Business French: Conversation Starters
Sometimes, you’ll meet someone in a more formal setting, perhaps being introduced by a mutual acquaintance at a business event or dinner party. In these cases, you’ll probably opt for some more classic conversation starters. Here are some examples:
- “Bonjour, je m’appelle (your name). Enchanté.” (“Hello, my name is (your name). Nice to meet you”)
- “Je suis très heureux/heureuse de faire votre connaissance.” (“It’s nice to meet you.”)
- “Comment est-ce que vous connaissez [name of the friend who introduced you] ?” (“How do you know [the name of the friend who introduced you]?”)
- “Qu’est-ce que vous aimez faire dans votre temps libre ?” (“What do you like to do in your spare time?”) I love this phrase, because it does two things: invites the other speaker to talk about themselves, which most people are happy to do (thus kickstarting the conversation), and lets you learn more about them and their interests. You may discover that you have more in common than you originally would have guessed.
- “Qu’est-ce que vous faites comme travail ?” (“What do you do for a living?”)

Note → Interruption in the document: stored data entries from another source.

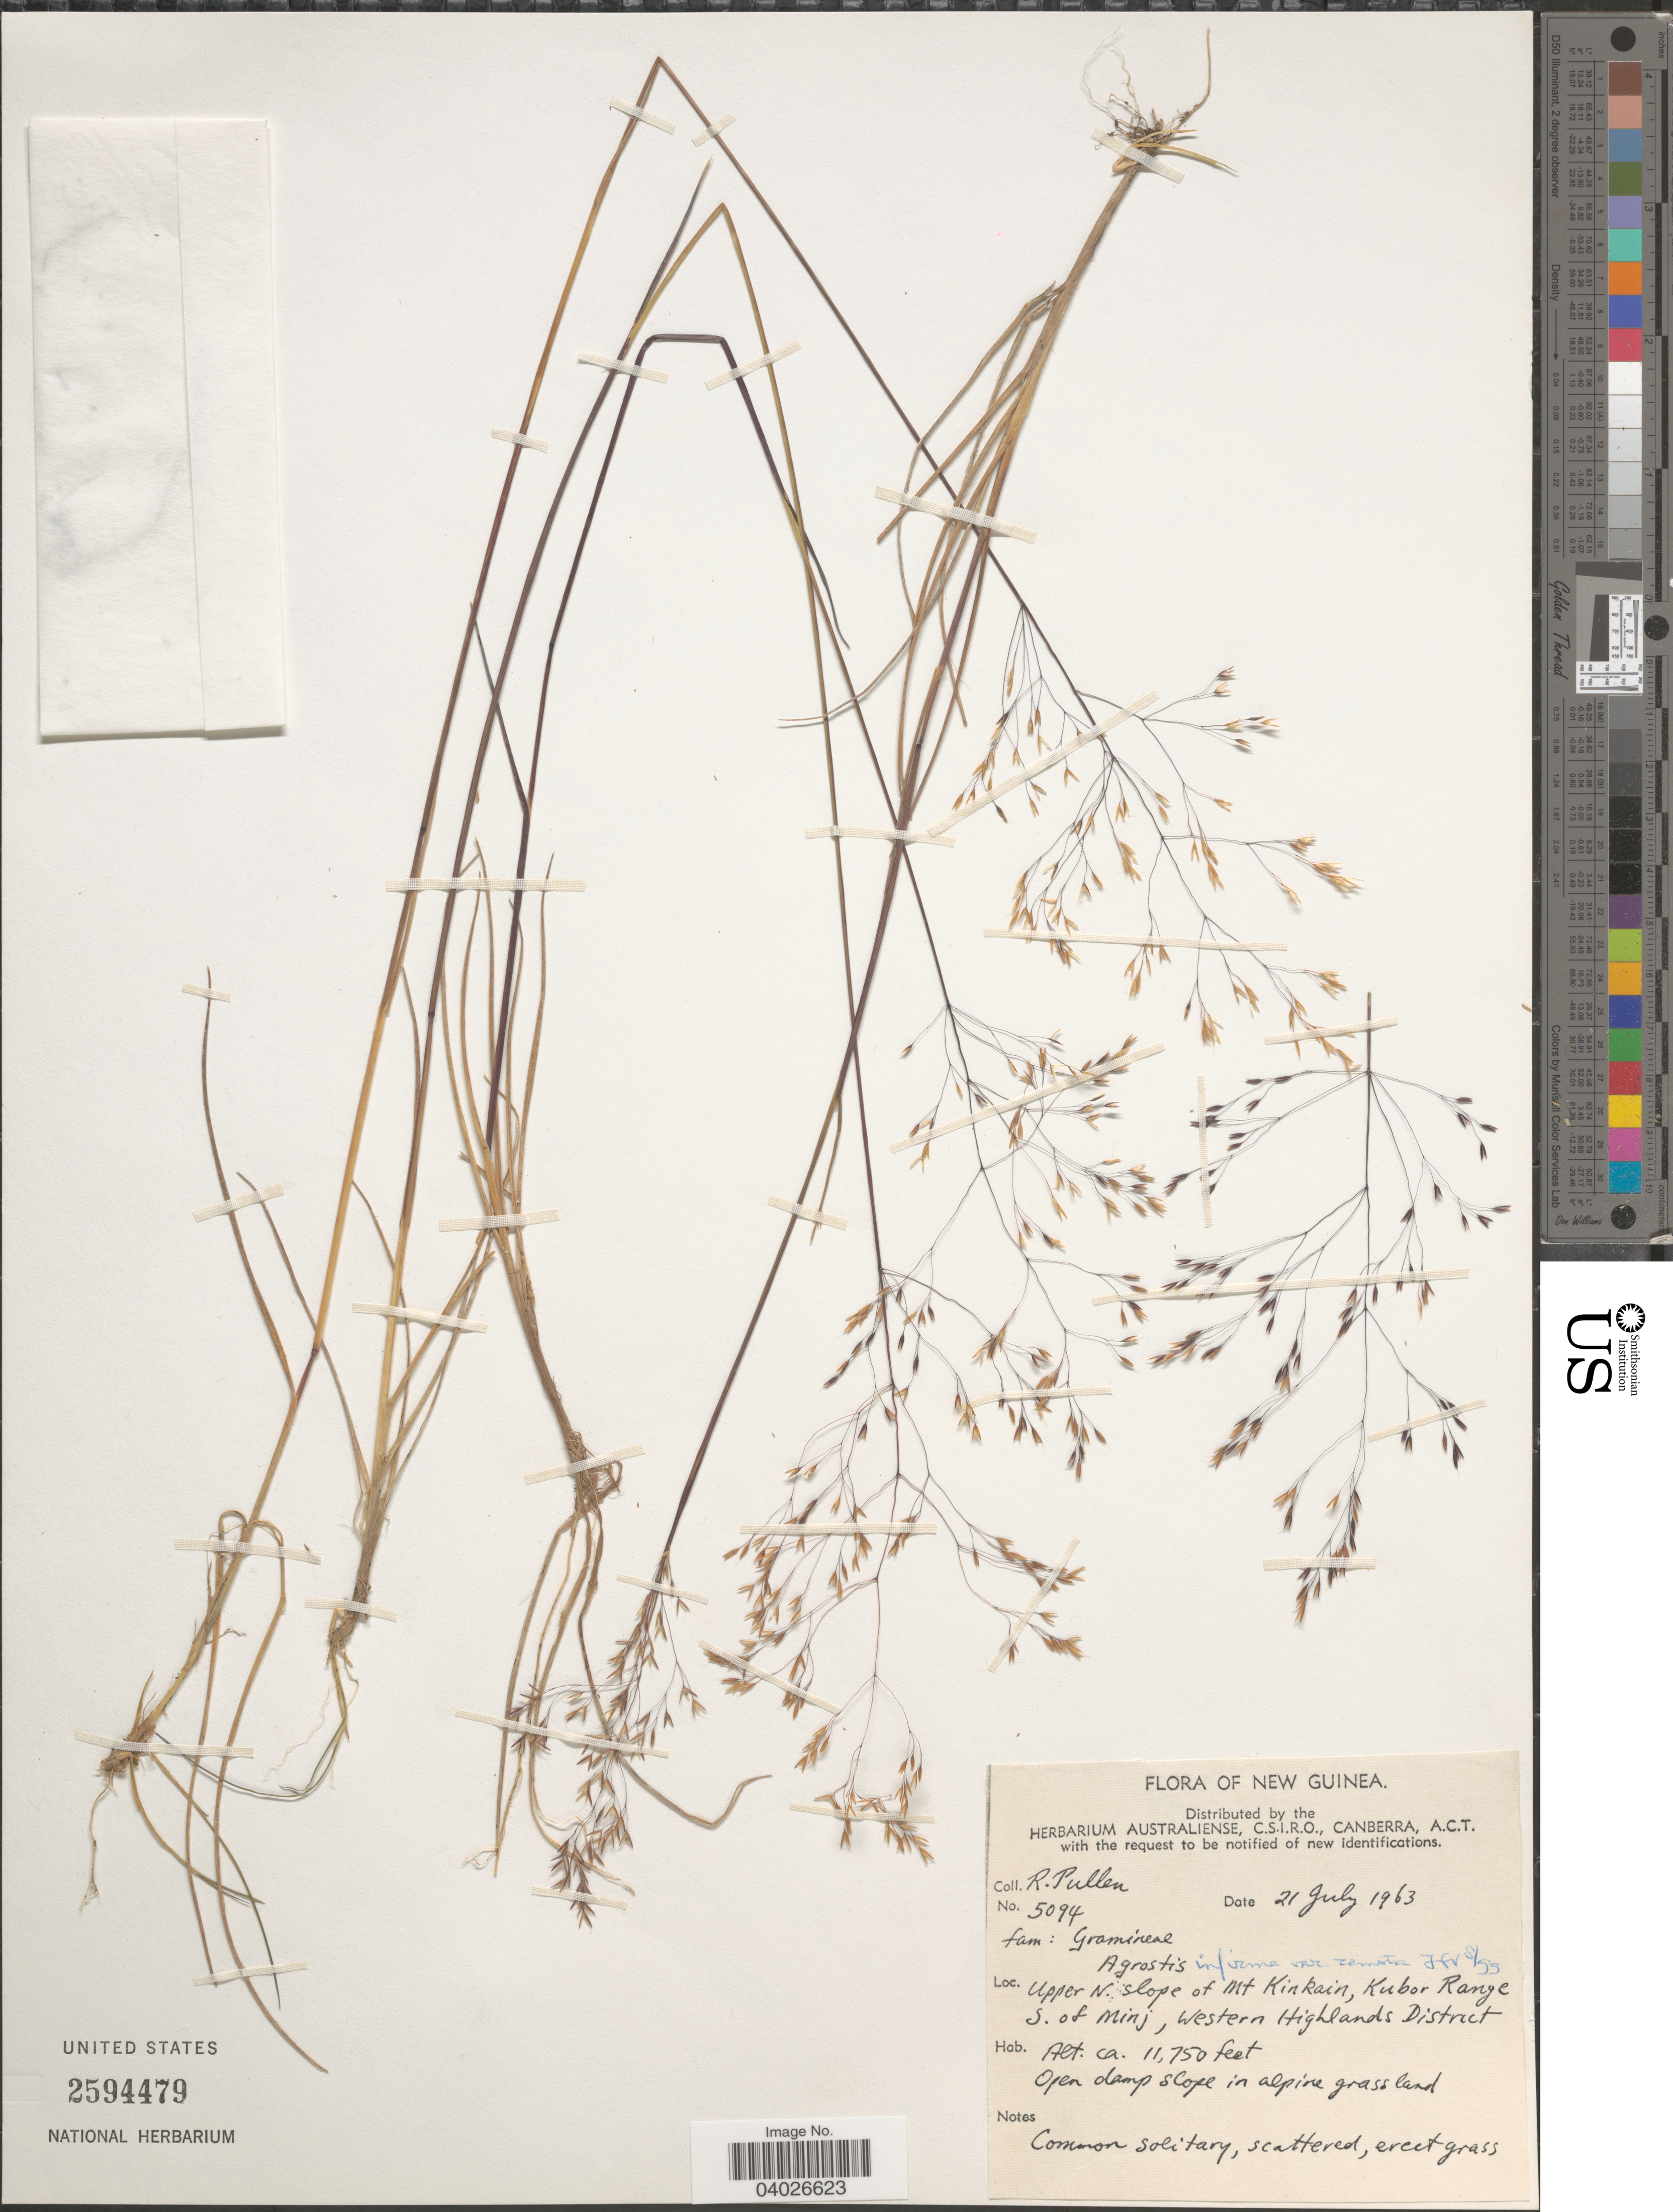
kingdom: Plantae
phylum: Tracheophyta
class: Liliopsida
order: Poales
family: Poaceae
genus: Agrostis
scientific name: Agrostis infirma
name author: Büse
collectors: R. Pullen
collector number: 5094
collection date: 1963-07-21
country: Papua New Guinea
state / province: Western Highlands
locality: New Guinea. Upper N. slope of Mt Kinkain, Kubor Range S. of Minj, Western Highlands District.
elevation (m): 3581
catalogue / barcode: US 2594479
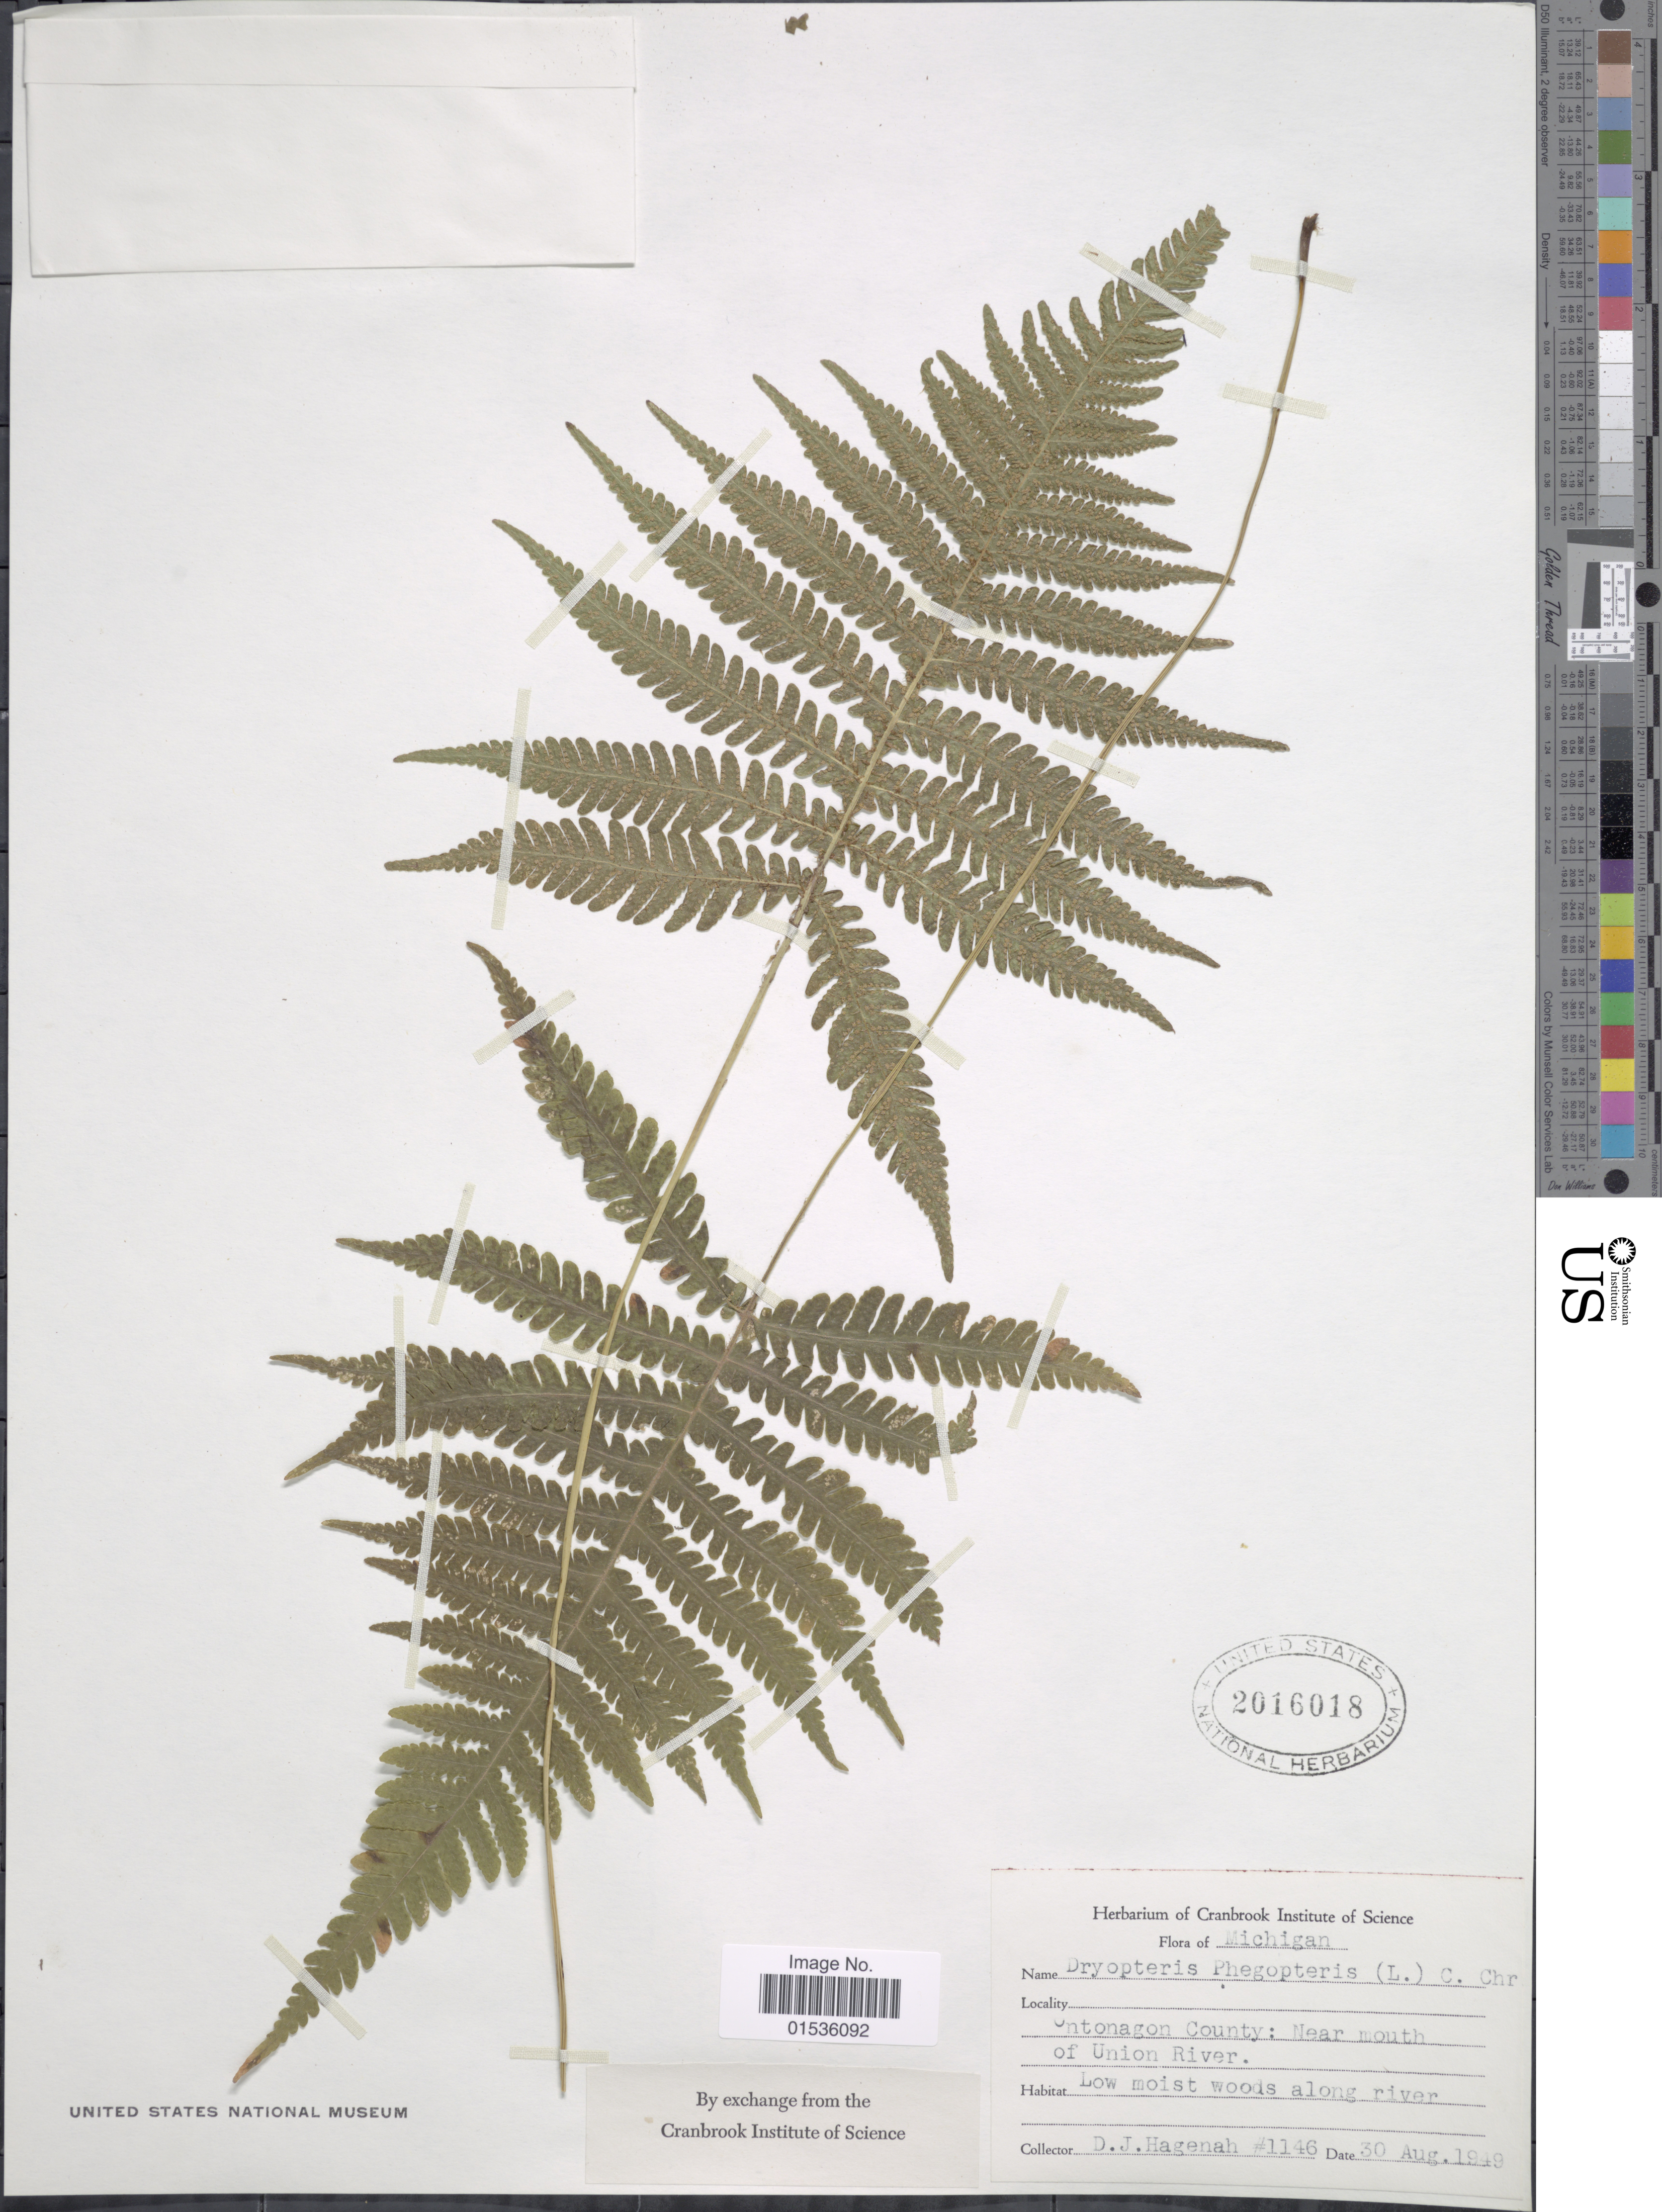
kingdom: Plantae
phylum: Tracheophyta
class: Polypodiopsida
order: Polypodiales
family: Thelypteridaceae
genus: Phegopteris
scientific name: Phegopteris connectilis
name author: (Michx.) Watt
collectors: D. Hagenah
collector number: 1146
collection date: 1949-08-30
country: United States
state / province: Michigan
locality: Michigan, Ontonagon County: Near mouth of Union River.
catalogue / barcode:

Conversational French to Use During a Skype Call
Skype calls with conversation partners are unique in that they don’t have a situational context that you can use to fuel the conversation. You’re just two people in front of your computer screens. In this case, you’ll probably want to start with one of the traditional greetings above, and then ask the other person for some information about themselves:
- “Est-ce que vous avez des enfants ?” (“Do you have children?”)
- “En quoi est-ce que vous avez fait vos études ?” (“What did you study [in university]?”)
- “Quels sont vos rêves pour l’avenir ?” (“What are your dreams for the future ?”)
- “Est-ce que quelque chose de drôle vous est arrivé pendant la semaine dernière?” (“Did anything funny happen to you in the past week?”)
- “Quel est votre endroit préféré que vous avez jamais visité ? Pourquoi ?” (“What’s your favourite place you’ve ever visited? Why?”)
What Will You Talk About in French Conversation?
Obviously there are a lot more situations than I’ve mentioned here in which you can start a conversation in French.
I think I’ve gotten my point across, though, which is that there are countless right ways to have a conversation with someone new. The only wrong way is to make excuses and talk yourself out of doing it.